GAZA a été durement frappée, durement meurtrie, anéantie au cours de l’été 2014. Le régime sioniste d’Israël a bombardé, massacré hommes, femmes et enfants, à bout portant, sans que ces derniers aient eu la moindre chance de s’en sortir vivants. La barbarie sioniste a une nouvelle fois franchi l’infranchissable, l’inimaginable. Trop, c’est trop ! Nous avons vu l’inhumain se réaliser en spectre de la mort, et nous l’avons mal vécu, perçu comme une punition collective envers tout le monde musulman et particulièrement le monde arabe. Nous en avons souffert et nos colères, nos dégoûts, nos révoltes, nos suppliques et nos prières ont été lâchés dans les rues, à travers la Planète. Avons-nous été entendus ? 
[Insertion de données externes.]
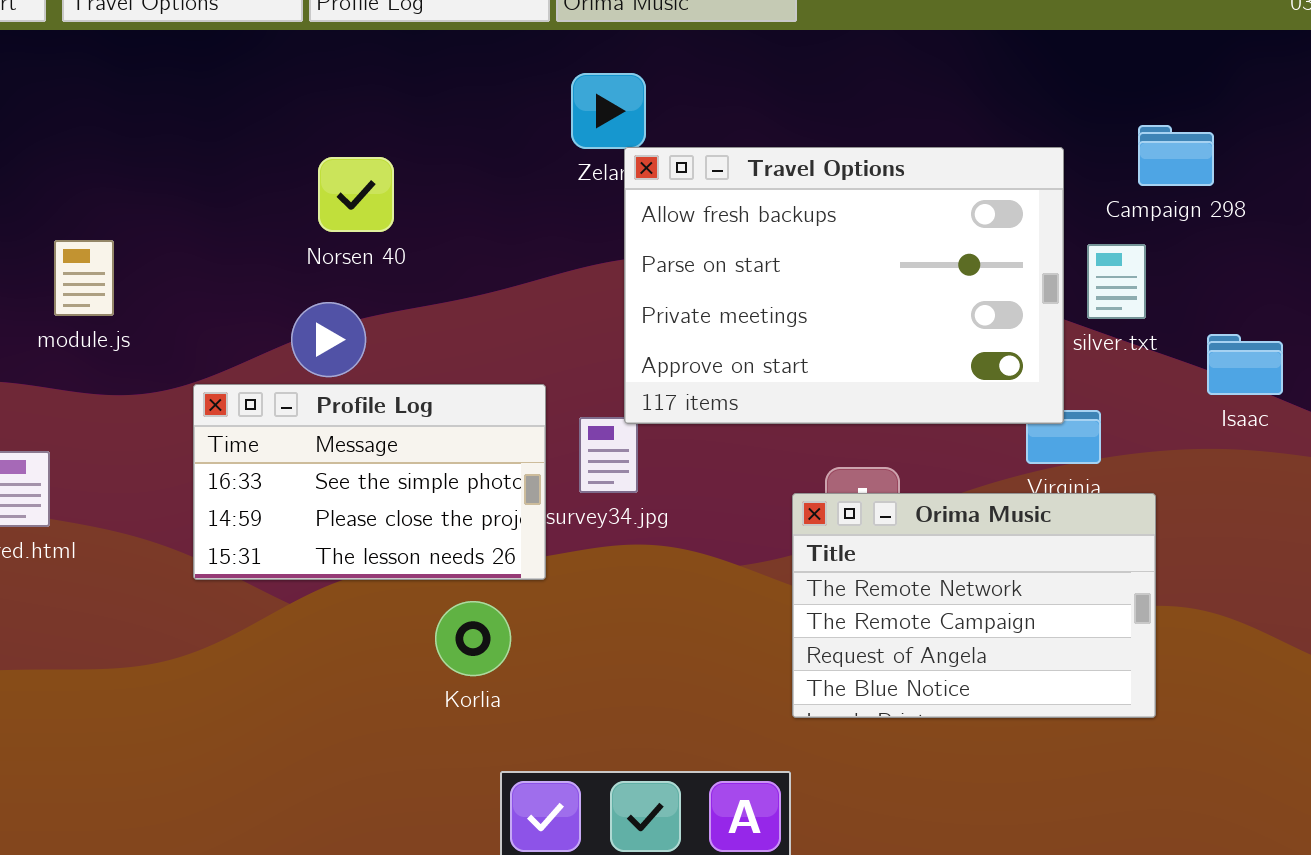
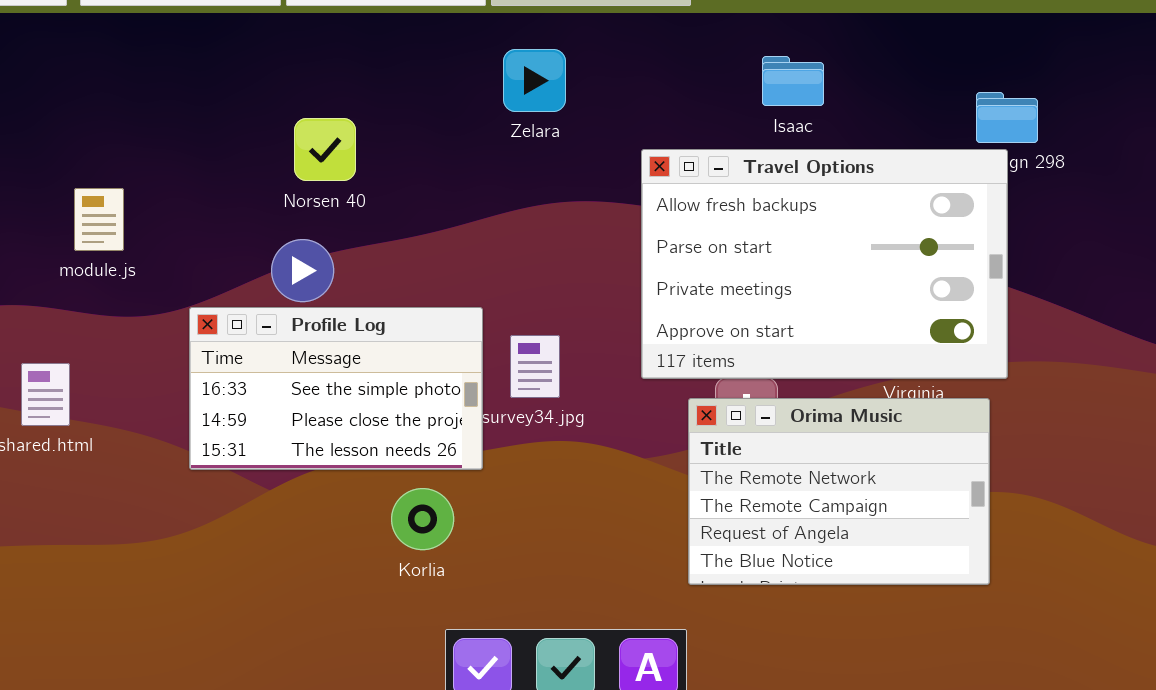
Travel Options: [624,147,1064,424] -> [641,149,1008,379], moved
Isaac: [1207,334,1283,395] -> [762,56,824,106], moved

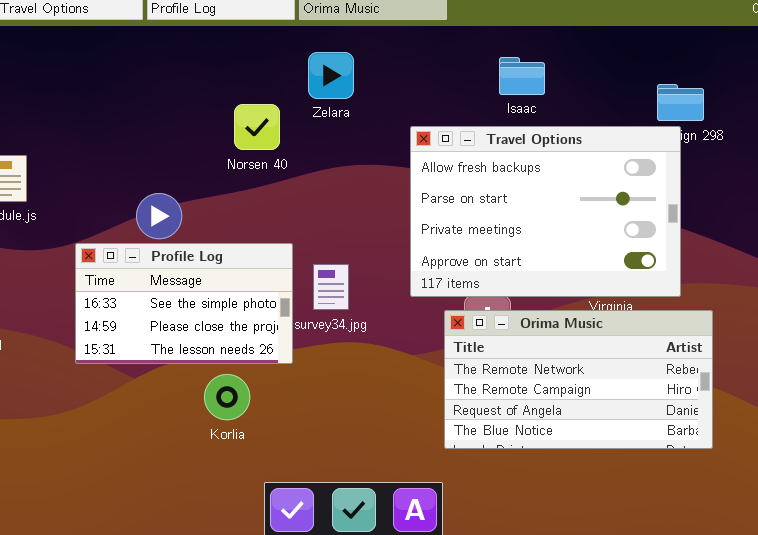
Norsen 40: [294,118,356,181] -> [234,104,280,150], moved
Orima Music: [688,398,990,585] -> [444,310,713,449], resized
Korlia: [391,488,454,550] -> [204,374,250,420], moved

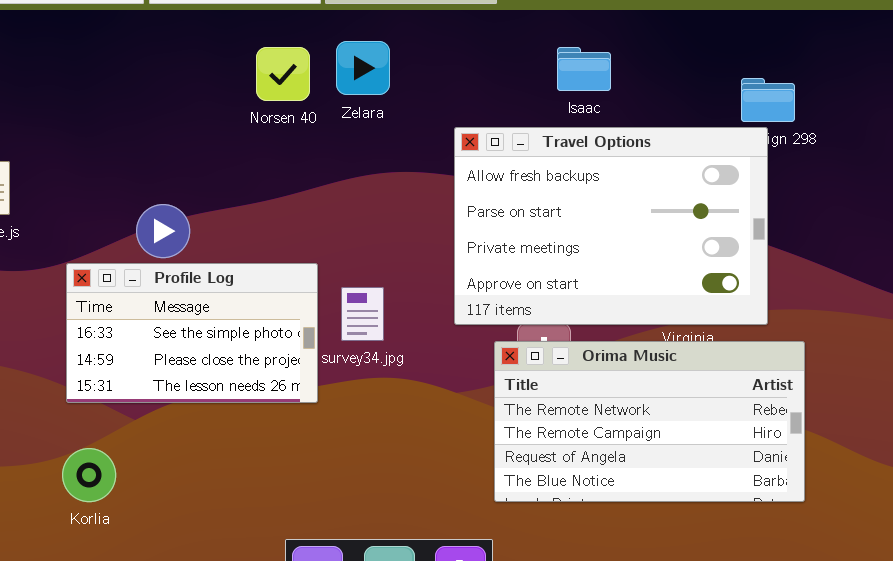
Norsen 40: [234,104,280,150] -> [256,47,310,101], moved
Korlia: [204,374,250,420] -> [62,448,116,502], moved

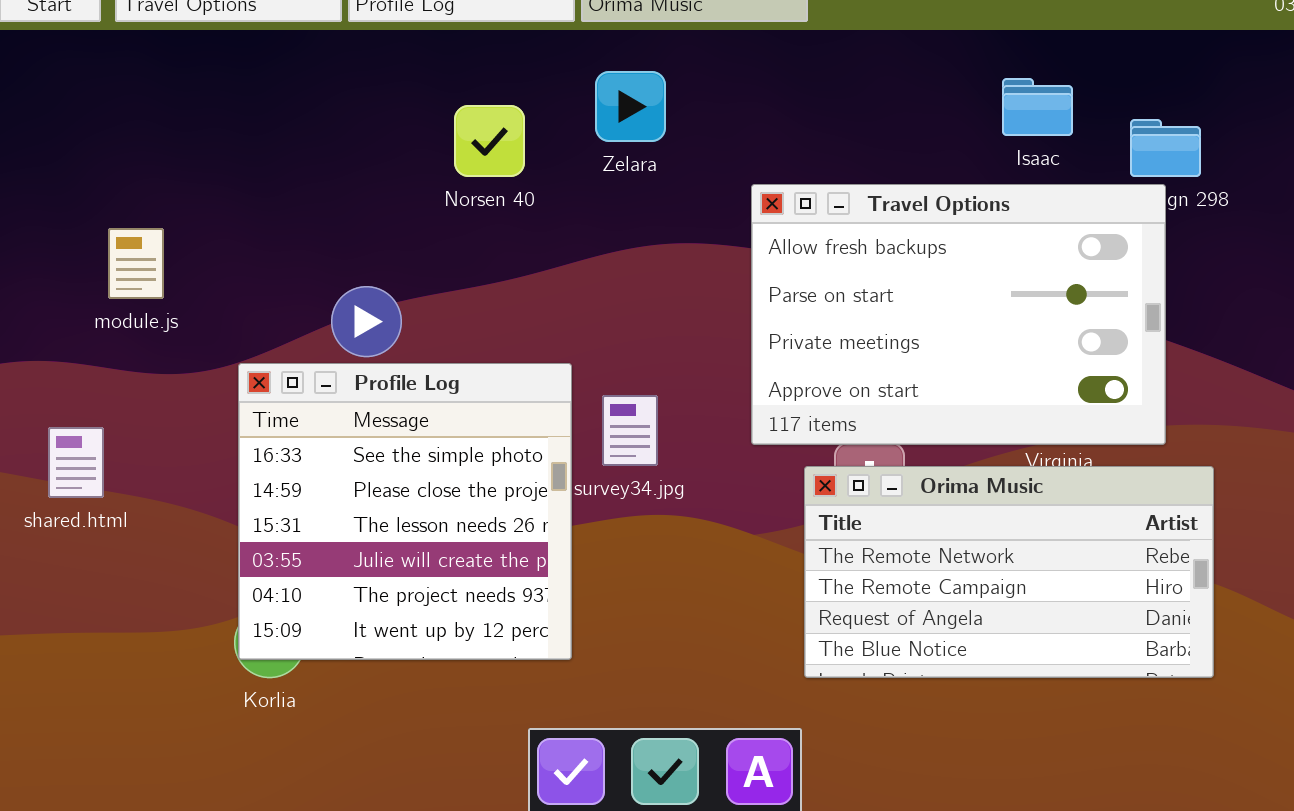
Norsen 40: [256,47,310,101] -> [454,105,525,177], moved
Isaac: [557,47,611,91] -> [1002,78,1073,136], moved
Profile Log: [66,263,318,403] -> [238,363,572,660], resized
Le pire qui pourrait désormais arriver serait de laisser mourir cette émotion qui a suscité en nous tant de larmes, de fraternité, tant de solidarité et d’acharnement au nom de la justice et de la paix. Nous nous trahirions nous-mêmes, nos amis et frères Palestiniens, et renoncerions à ce qui fait de nous, dans ce monde parti à la dérive, des humains : notre émotion à l’état pur.